§ Your objective:
Only those lines in the data below from the line containing "tilt_deg: -18.4" through the line containing "exposure_s: 1/2283", both included, should be restated word for word.

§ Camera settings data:

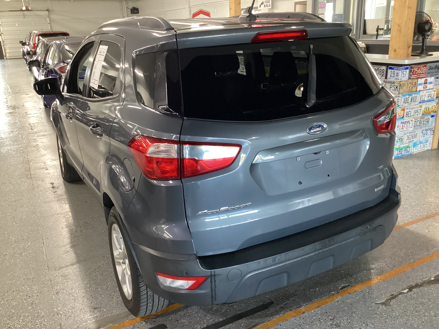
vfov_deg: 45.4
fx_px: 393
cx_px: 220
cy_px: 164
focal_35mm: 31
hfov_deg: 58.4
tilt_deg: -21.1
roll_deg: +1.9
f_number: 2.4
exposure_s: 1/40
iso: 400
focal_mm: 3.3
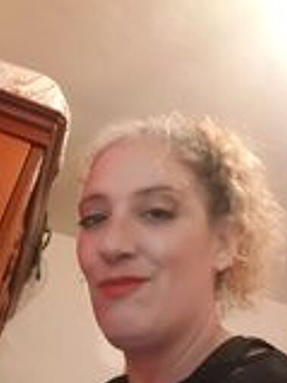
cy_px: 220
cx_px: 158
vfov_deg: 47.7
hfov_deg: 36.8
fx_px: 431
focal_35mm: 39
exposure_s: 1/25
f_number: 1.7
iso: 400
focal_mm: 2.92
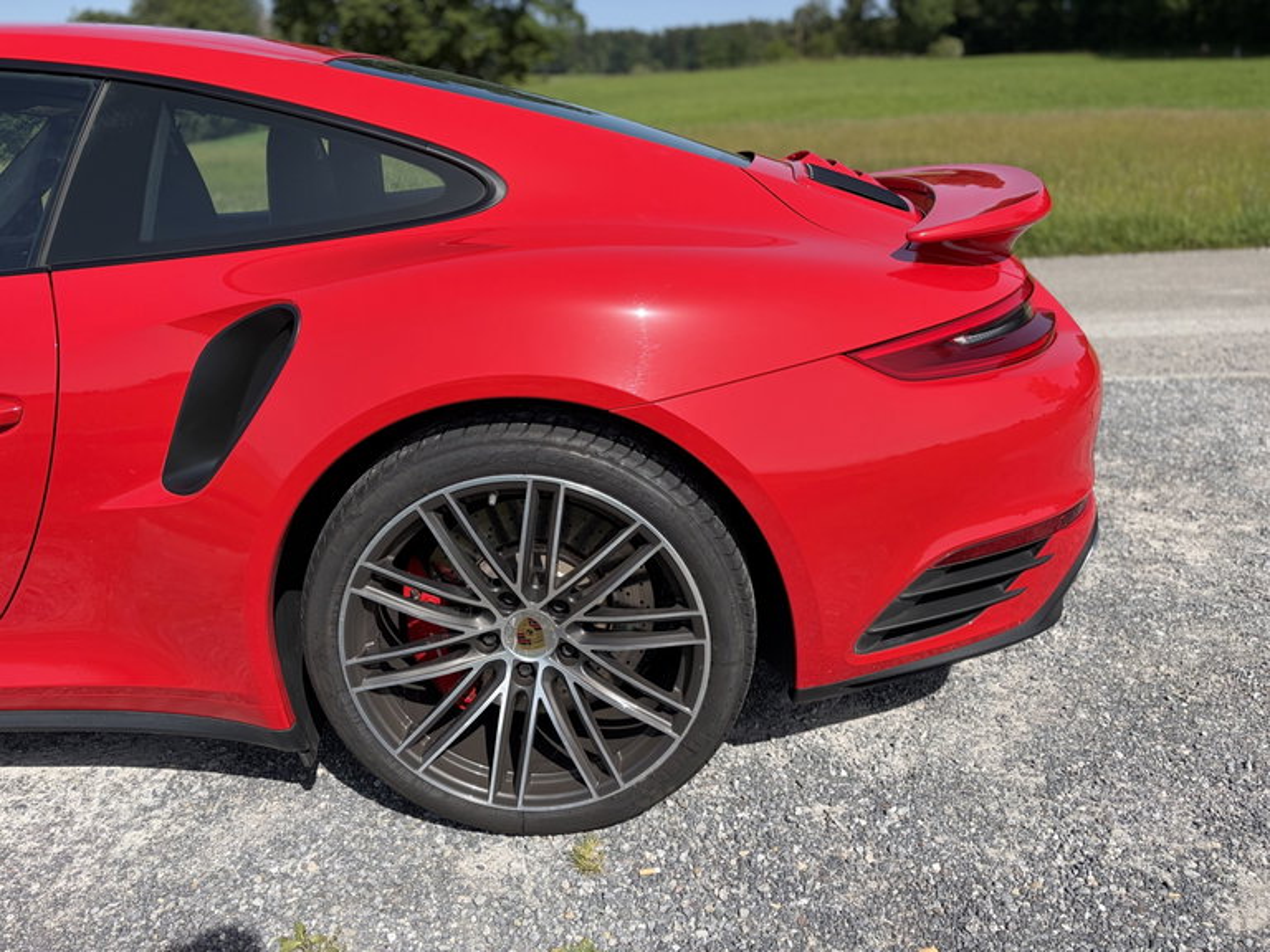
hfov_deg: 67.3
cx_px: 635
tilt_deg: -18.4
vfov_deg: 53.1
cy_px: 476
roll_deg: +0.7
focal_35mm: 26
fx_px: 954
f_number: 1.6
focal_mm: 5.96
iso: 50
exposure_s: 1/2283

...

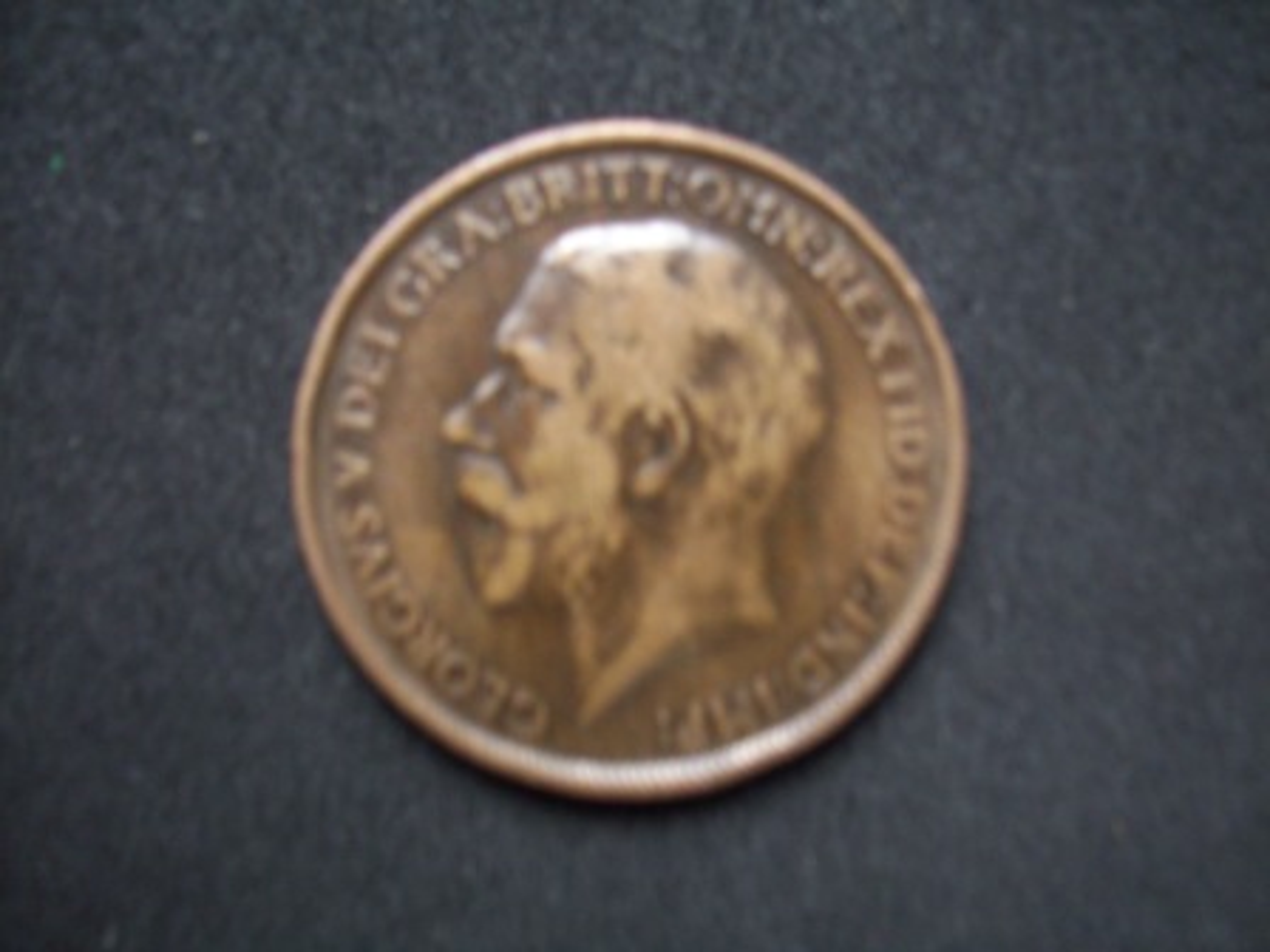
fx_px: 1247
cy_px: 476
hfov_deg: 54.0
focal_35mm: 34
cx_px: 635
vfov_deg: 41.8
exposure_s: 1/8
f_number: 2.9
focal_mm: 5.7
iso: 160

§ Task solution:
tilt_deg: -18.4
vfov_deg: 53.1
cy_px: 476
roll_deg: +0.7
focal_35mm: 26
fx_px: 954
f_number: 1.6
focal_mm: 5.96
iso: 50
exposure_s: 1/2283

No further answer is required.